**Materials provided:**
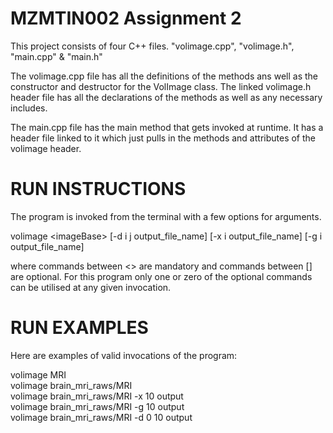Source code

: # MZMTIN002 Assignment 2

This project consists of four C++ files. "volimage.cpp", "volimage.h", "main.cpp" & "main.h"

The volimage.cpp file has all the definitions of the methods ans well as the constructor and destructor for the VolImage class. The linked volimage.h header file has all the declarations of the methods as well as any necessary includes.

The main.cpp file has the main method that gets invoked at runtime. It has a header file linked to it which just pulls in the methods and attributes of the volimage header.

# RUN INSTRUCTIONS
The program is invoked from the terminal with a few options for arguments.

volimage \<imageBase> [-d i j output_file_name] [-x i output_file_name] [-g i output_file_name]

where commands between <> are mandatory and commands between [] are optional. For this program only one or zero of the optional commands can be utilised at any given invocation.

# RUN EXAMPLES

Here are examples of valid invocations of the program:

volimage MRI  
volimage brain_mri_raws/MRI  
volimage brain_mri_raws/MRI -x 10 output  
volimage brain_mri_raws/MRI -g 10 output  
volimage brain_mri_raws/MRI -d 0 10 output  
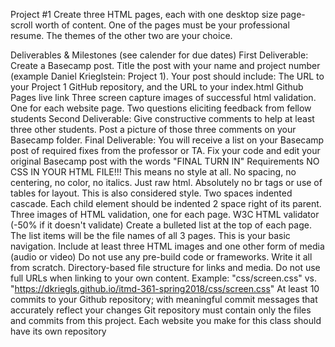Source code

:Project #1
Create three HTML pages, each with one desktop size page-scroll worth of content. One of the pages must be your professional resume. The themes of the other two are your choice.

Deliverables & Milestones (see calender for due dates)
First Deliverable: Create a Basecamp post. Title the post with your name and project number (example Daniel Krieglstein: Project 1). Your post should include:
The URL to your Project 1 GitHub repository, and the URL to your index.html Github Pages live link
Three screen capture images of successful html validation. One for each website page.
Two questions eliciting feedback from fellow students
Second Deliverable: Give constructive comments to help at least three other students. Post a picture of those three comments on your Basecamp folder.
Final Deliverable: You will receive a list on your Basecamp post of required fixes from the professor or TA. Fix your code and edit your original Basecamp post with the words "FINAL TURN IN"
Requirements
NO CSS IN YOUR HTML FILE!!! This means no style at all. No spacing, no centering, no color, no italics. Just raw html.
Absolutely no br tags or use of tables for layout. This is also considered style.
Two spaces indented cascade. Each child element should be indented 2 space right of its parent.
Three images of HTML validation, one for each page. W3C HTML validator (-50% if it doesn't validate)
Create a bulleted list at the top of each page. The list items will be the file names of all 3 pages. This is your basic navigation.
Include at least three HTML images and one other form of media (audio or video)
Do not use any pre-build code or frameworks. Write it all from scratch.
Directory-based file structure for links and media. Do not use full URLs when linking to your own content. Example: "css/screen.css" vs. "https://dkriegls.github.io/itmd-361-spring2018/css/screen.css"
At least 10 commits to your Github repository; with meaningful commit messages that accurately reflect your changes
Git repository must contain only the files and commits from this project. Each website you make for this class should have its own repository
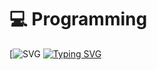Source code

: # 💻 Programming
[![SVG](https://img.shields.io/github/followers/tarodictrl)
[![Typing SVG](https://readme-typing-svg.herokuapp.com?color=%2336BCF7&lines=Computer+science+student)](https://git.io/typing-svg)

**Your assignment:** Change every "Basecamp" to "Canvas" in the source text of all the records above, keeping everything else the same. Leave the pictures out of your answer.

**Exercise output:**
Source code

: # MZMTIN002 Assignment 2

This project consists of four C++ files. "volimage.cpp", "volimage.h", "main.cpp" & "main.h"

The volimage.cpp file has all the definitions of the methods ans well as the constructor and destructor for the VolImage class. The linked volimage.h header file has all the declarations of the methods as well as any necessary includes.

The main.cpp file has the main method that gets invoked at runtime. It has a header file linked to it which just pulls in the methods and attributes of the volimage header.

# RUN INSTRUCTIONS
The program is invoked from the terminal with a few options for arguments.

volimage \<imageBase> [-d i j output_file_name] [-x i output_file_name] [-g i output_file_name]

where commands between <> are mandatory and commands between [] are optional. For this program only one or zero of the optional commands can be utilised at any given invocation.

# RUN EXAMPLES

Here are examples of valid invocations of the program:

volimage MRI  
volimage brain_mri_raws/MRI  
volimage brain_mri_raws/MRI -x 10 output  
volimage brain_mri_raws/MRI -g 10 output  
volimage brain_mri_raws/MRI -d 0 10 output  
Source code

:Project #1
Create three HTML pages, each with one desktop size page-scroll worth of content. One of the pages must be your professional resume. The themes of the other two are your choice.

Deliverables & Milestones (see calender for due dates)
First Deliverable: Create a Canvas post. Title the post with your name and project number (example Daniel Krieglstein: Project 1). Your post should include:
The URL to your Project 1 GitHub repository, and the URL to your index.html Github Pages live link
Three screen capture images of successful html validation. One for each website page.
Two questions eliciting feedback from fellow students
Second Deliverable: Give constructive comments to help at least three other students. Post a picture of those three comments on your Canvas folder.
Final Deliverable: You will receive a list on your Canvas post of required fixes from the professor or TA. Fix your code and edit your original Canvas post with the words "FINAL TURN IN"
Requirements
NO CSS IN YOUR HTML FILE!!! This means no style at all. No spacing, no centering, no color, no italics. Just raw html.
Absolutely no br tags or use of tables for layout. This is also considered style.
Two spaces indented cascade. Each child element should be indented 2 space right of its parent.
Three images of HTML validation, one for each page. W3C HTML validator (-50% if it doesn't validate)
Create a bulleted list at the top of each page. The list items will be the file names of all 3 pages. This is your basic navigation.
Include at least three HTML images and one other form of media (audio or video)
Do not use any pre-build code or frameworks. Write it all from scratch.
Directory-based file structure for links and media. Do not use full URLs when linking to your own content. Example: "css/screen.css" vs. "https://dkriegls.github.io/itmd-361-spring2018/css/screen.css"
At least 10 commits to your Github repository; with meaningful commit messages that accurately reflect your changes
Git repository must contain only the files and commits from this project. Each website you make for this class should have its own repository
Source code

: # 💻 Programming
[![SVG](https://img.shields.io/github/followers/tarodictrl)
[![Typing SVG](https://readme-typing-svg.herokuapp.com?color=%2336BCF7&lines=Computer+science+student)](https://git.io/typing-svg)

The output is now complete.